Dyer and Watson do an admirable job of beginning to correct the record to show how deeply political Lewis was. Though they cast a wide net and capture many aspects of Lewis’s political thought, their aim is most directly at Lewis’s concept of Natural Law and the political implications thereof. Lewis himself gives us the political stakes in his masterpiece The Abolition of Man: “A dogmatic belief in objective value is necessary to the very idea of a rule which is not tyranny or an obedience which is not slavery.” Dyer and Watson walk us through Lewis’s corpus, allowing him to speak to such challenges as those brought by Freud, Darwin, and the anti-natural law theologian Karl Barth.
Perhaps most unique in their book is their discovery of a “Lockean Lewis” who subscribes to something akin to John Stuart Mill’s “harm principle.” Though Lewis seems a thoroughgoing traditionalist anchored in Natural Law, Aristotelian reason, and Christian literature, he shows considerable modern tendencies in his resistance to theocracy, his argument against outlawing sin, and his treatment of topics like the law’s relationship with homosexuality and marriage. There is much in this fine book to wrestle with, and one suspects this is only the beginning of our engagement with the political Lewis.
Readers of Lewis who are attracted by his ability to write in the vernacular and to convey big ideas in accessible and imaginative ways may find the academic nature of these two books less appealing. However, those ready to move deeper in their connection to Lewis’s mind will find that both books are well written, scholarly, and break new insights that are instructive and sometimes even inspiring. Both books, in the end, open Lewis’s intellectual world to us and invite us to enter the conversation. Indeed, as McGrath writes, “Half a century after his death, the process of receiving and interpreting Lewis has still only begun.” In the same spirit, Dyer and Watson write that they hope their book “will contribute in some way to the conversation, still in its beginning stages, about Lewis’s surprising legacy in the world of politics and political thought.”

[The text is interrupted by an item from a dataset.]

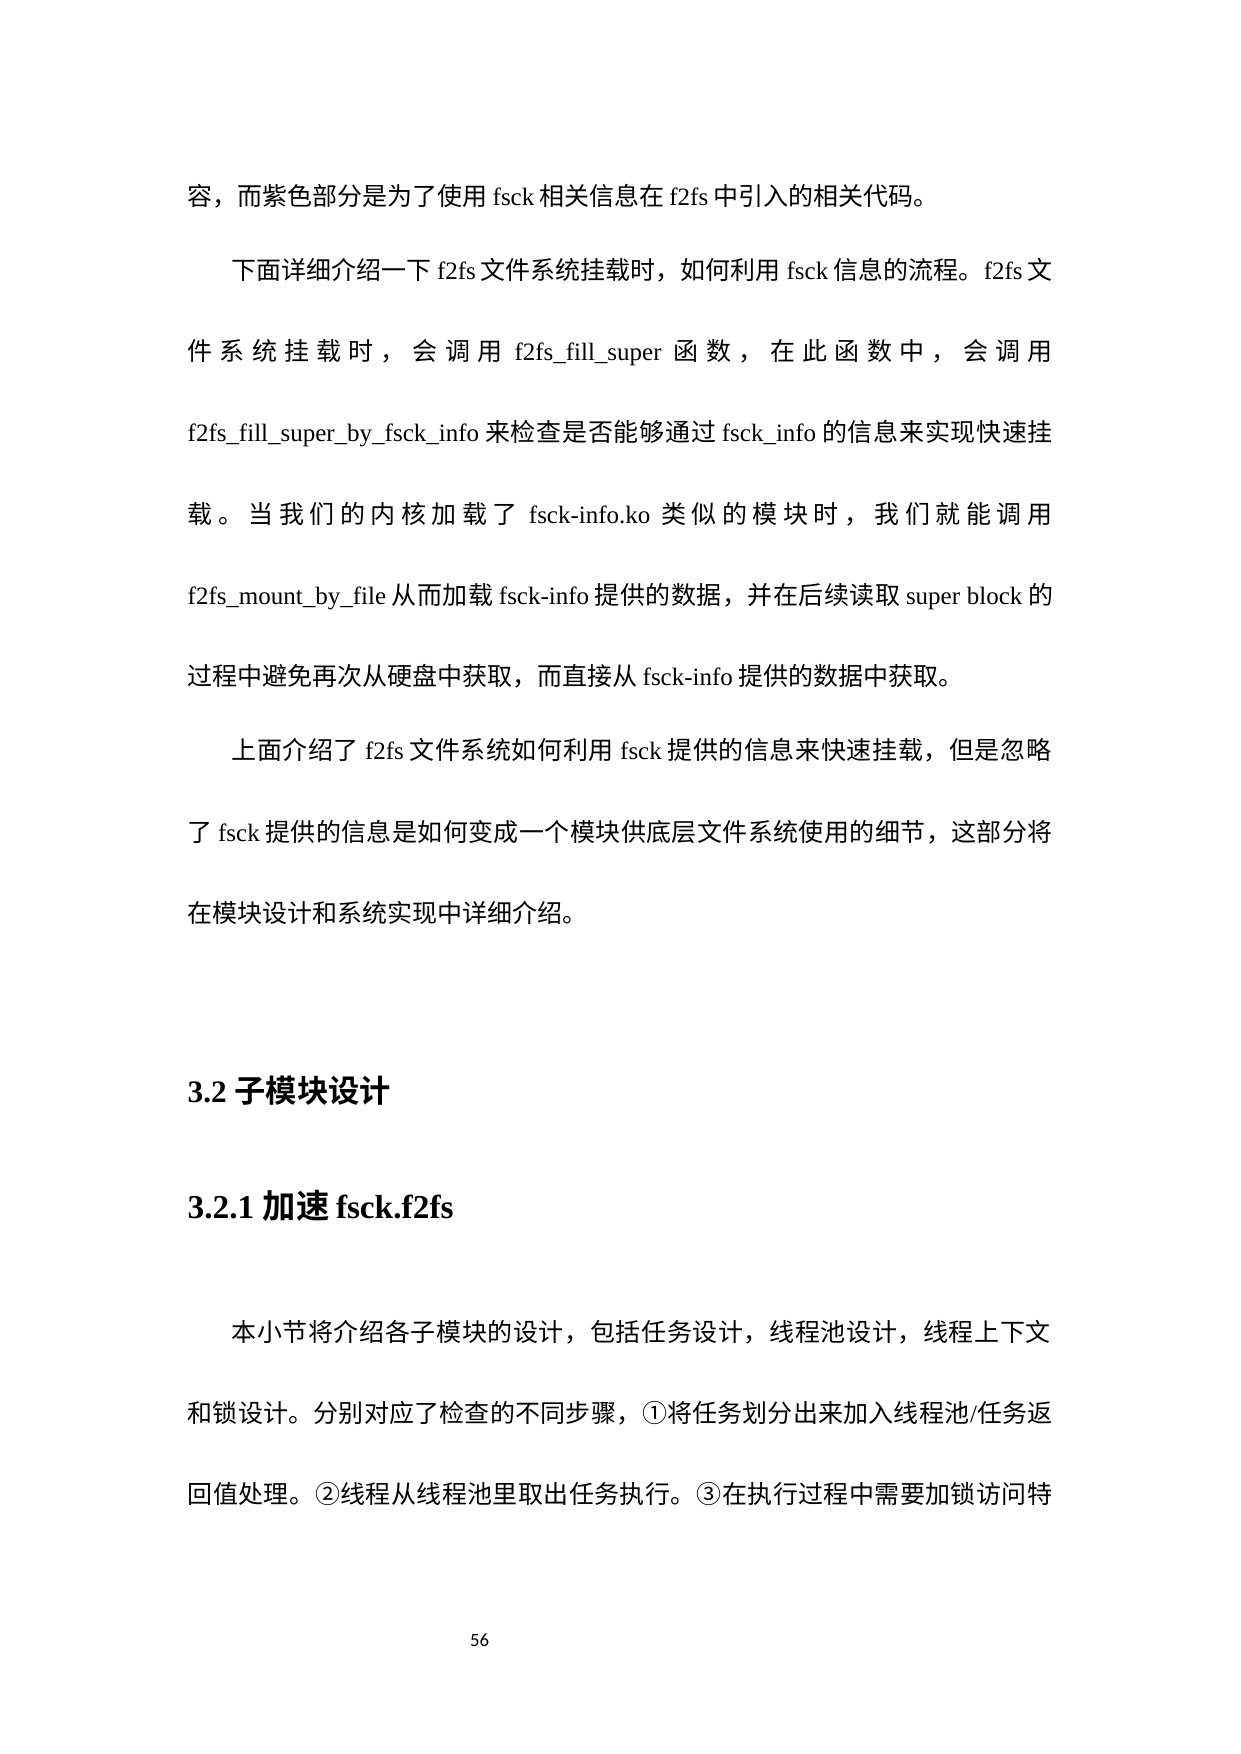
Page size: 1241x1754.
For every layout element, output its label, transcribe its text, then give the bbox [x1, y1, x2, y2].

The more we read and consider the towering figure that was the little don from Oxford, the more we come to realize how much we in the twenty-first century have to learn from him. Our world is still shaped by forces he tangled with from the 1920s until his passing—materialism, secularization, progressive evolutionary politics, corroded imaginations, unbridled scientific potential, and centralized political power. In many ways, he was, as McGrath calls him, a “reluctant prophet” who saw in embryo what we have come to witness fully born. In his lifetime, not enough leaders and keepers of culture listened to him to stem the rising tide. Even at this hour, however, Lewis would be the first to warn us against despair. Though he would be too humble to say it himself, his work still contains the leavening that can contribute to the conversation that may redeem our time.
Gary L. Gregg II, holds the Mitch McConnell Chair in Leadership at the University of Louisville where he directs the McConnell Center and the U.S. Army’s Strategic Broadening Seminar.